> The records:
┏━━
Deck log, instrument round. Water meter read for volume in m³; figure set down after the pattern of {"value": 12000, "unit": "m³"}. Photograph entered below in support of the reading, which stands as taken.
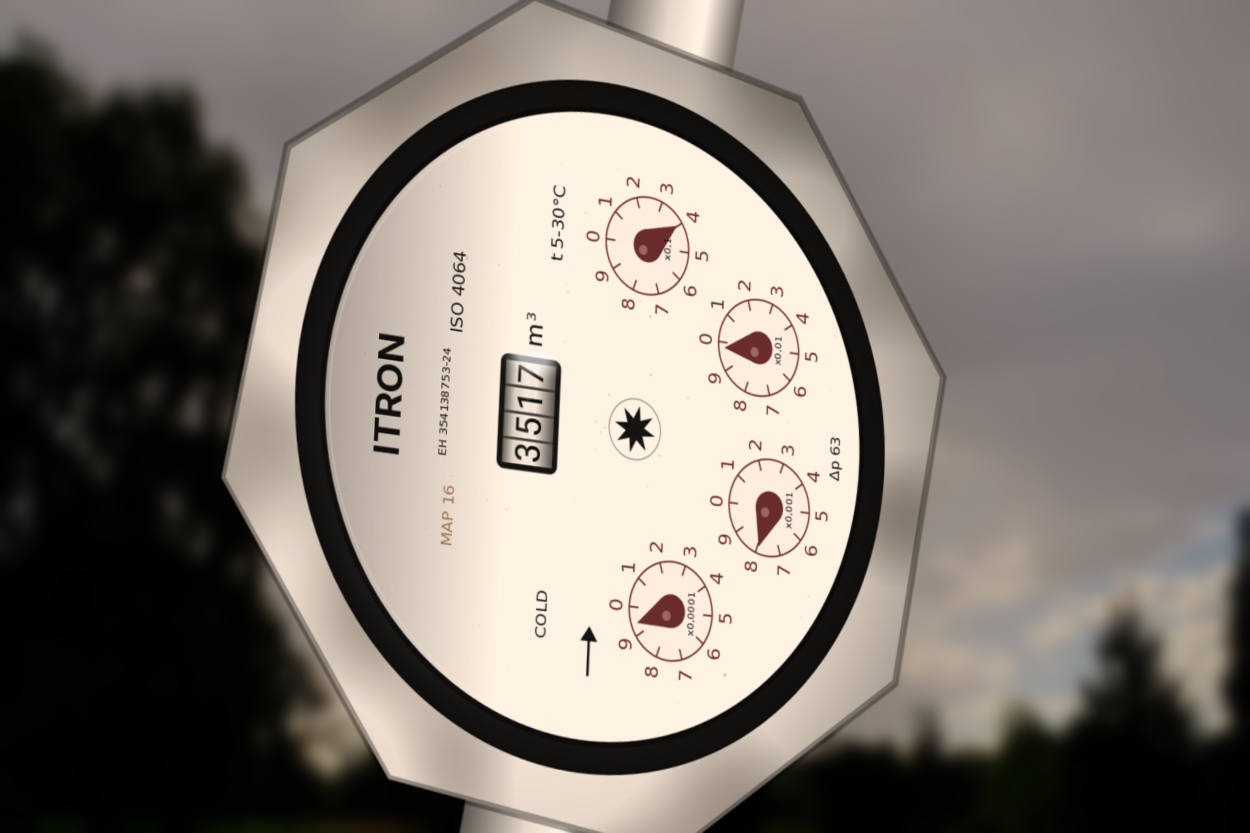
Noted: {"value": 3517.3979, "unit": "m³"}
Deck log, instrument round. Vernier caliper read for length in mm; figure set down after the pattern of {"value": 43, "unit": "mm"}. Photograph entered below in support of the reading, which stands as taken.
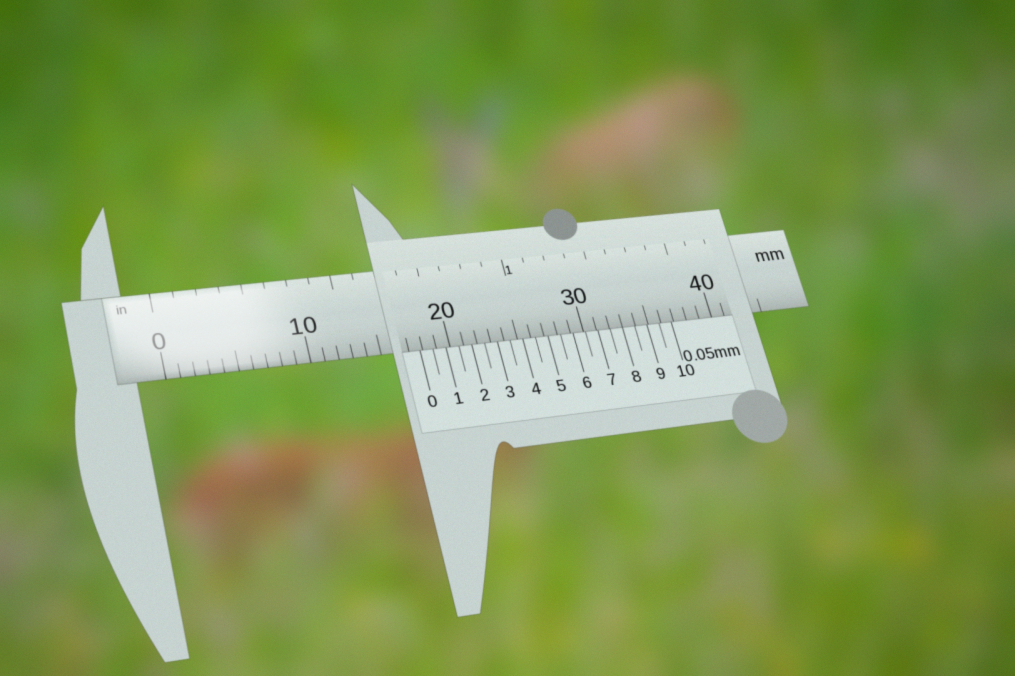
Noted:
┗━━
┏━━
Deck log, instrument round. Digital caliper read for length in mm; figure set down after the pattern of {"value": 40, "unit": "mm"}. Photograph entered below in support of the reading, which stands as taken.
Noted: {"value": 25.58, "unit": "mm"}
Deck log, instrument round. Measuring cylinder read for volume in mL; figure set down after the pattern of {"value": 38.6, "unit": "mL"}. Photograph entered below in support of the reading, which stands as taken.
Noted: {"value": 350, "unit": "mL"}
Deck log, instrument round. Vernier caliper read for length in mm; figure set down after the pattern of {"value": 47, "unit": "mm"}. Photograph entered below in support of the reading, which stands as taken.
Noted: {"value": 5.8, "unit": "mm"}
┗━━
Count the lines in the material above that contain the word "below". Give only the number.

> Your solution:
5